§ **What to do**
Return the records verbatim.

§ **Data for processing**
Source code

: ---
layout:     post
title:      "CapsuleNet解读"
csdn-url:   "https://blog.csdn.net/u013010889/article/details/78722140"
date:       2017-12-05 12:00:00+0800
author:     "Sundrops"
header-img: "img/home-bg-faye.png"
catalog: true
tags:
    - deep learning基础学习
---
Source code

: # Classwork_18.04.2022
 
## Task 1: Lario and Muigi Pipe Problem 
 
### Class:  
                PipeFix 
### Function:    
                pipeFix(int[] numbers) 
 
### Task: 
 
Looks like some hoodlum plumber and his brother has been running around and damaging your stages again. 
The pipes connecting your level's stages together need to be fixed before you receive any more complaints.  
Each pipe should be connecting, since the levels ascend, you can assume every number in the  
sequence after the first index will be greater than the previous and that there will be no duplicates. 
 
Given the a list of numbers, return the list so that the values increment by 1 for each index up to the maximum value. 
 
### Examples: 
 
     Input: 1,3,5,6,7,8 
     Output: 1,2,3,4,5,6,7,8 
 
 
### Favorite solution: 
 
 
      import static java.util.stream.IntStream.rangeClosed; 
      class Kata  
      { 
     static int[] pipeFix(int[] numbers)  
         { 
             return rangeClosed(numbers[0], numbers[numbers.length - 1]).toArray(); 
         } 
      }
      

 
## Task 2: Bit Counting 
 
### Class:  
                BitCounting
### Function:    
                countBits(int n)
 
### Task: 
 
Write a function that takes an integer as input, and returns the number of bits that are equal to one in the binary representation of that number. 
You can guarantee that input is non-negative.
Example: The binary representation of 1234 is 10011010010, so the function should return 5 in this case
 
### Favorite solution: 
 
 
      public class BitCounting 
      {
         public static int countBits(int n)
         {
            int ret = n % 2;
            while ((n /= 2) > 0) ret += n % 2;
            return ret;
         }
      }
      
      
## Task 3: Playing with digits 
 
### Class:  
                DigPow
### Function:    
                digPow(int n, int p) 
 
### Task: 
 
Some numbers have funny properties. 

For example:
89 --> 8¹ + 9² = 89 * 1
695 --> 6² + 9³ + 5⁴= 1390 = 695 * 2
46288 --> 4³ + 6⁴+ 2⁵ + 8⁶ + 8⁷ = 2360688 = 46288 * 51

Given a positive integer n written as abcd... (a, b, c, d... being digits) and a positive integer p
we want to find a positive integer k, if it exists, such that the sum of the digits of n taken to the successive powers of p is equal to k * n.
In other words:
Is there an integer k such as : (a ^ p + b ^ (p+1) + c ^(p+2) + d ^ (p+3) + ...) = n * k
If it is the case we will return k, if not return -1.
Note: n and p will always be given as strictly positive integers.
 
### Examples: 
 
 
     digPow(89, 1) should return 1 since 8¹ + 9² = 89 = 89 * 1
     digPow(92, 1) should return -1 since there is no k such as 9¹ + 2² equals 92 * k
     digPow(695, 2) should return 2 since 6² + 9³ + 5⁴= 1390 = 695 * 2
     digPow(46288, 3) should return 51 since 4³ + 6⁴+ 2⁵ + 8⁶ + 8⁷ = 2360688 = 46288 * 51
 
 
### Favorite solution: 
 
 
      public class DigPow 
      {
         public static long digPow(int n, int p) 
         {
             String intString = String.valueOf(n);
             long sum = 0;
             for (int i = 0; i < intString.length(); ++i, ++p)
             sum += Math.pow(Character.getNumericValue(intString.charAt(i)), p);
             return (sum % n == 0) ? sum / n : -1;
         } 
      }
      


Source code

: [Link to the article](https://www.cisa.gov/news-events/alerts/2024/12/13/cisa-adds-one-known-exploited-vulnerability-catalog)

§ **The answer**
Source code

: ---
layout:     post
title:      "CapsuleNet解读"
csdn-url:   "https://blog.csdn.net/u013010889/article/details/78722140"
date:       2017-12-05 12:00:00+0800
author:     "Sundrops"
header-img: "img/home-bg-faye.png"
catalog: true
tags:
    - deep learning基础学习
---
Source code

: # Classwork_18.04.2022
 
## Task 1: Lario and Muigi Pipe Problem 
 
### Class:  
                PipeFix 
### Function:    
                pipeFix(int[] numbers) 
 
### Task: 
 
Looks like some hoodlum plumber and his brother has been running around and damaging your stages again. 
The pipes connecting your level's stages together need to be fixed before you receive any more complaints.  
Each pipe should be connecting, since the levels ascend, you can assume every number in the  
sequence after the first index will be greater than the previous and that there will be no duplicates. 
 
Given the a list of numbers, return the list so that the values increment by 1 for each index up to the maximum value. 
 
### Examples: 
 
     Input: 1,3,5,6,7,8 
     Output: 1,2,3,4,5,6,7,8 
 
 
### Favorite solution: 
 
 
      import static java.util.stream.IntStream.rangeClosed; 
      class Kata  
      { 
     static int[] pipeFix(int[] numbers)  
         { 
             return rangeClosed(numbers[0], numbers[numbers.length - 1]).toArray(); 
         } 
      }
      

 
## Task 2: Bit Counting 
 
### Class:  
                BitCounting
### Function:    
                countBits(int n)
 
### Task: 
 
Write a function that takes an integer as input, and returns the number of bits that are equal to one in the binary representation of that number. 
You can guarantee that input is non-negative.
Example: The binary representation of 1234 is 10011010010, so the function should return 5 in this case
 
### Favorite solution: 
 
 
      public class BitCounting 
      {
         public static int countBits(int n)
         {
            int ret = n % 2;
            while ((n /= 2) > 0) ret += n % 2;
            return ret;
         }
      }
      
      
## Task 3: Playing with digits 
 
### Class:  
                DigPow
### Function:    
                digPow(int n, int p) 
 
### Task: 
 
Some numbers have funny properties. 

For example:
89 --> 8¹ + 9² = 89 * 1
695 --> 6² + 9³ + 5⁴= 1390 = 695 * 2
46288 --> 4³ + 6⁴+ 2⁵ + 8⁶ + 8⁷ = 2360688 = 46288 * 51

Given a positive integer n written as abcd... (a, b, c, d... being digits) and a positive integer p
we want to find a positive integer k, if it exists, such that the sum of the digits of n taken to the successive powers of p is equal to k * n.
In other words:
Is there an integer k such as : (a ^ p + b ^ (p+1) + c ^(p+2) + d ^ (p+3) + ...) = n * k
If it is the case we will return k, if not return -1.
Note: n and p will always be given as strictly positive integers.
 
### Examples: 
 
 
     digPow(89, 1) should return 1 since 8¹ + 9² = 89 = 89 * 1
     digPow(92, 1) should return -1 since there is no k such as 9¹ + 2² equals 92 * k
     digPow(695, 2) should return 2 since 6² + 9³ + 5⁴= 1390 = 695 * 2
     digPow(46288, 3) should return 51 since 4³ + 6⁴+ 2⁵ + 8⁶ + 8⁷ = 2360688 = 46288 * 51
 
 
### Favorite solution: 
 
 
      public class DigPow 
      {
         public static long digPow(int n, int p) 
         {
             String intString = String.valueOf(n);
             long sum = 0;
             for (int i = 0; i < intString.length(); ++i, ++p)
             sum += Math.pow(Character.getNumericValue(intString.charAt(i)), p);
             return (sum % n == 0) ? sum / n : -1;
         } 
      }
      


Source code

: [Link to the article](https://www.cisa.gov/news-events/alerts/2024/12/13/cisa-adds-one-known-exploited-vulnerability-catalog)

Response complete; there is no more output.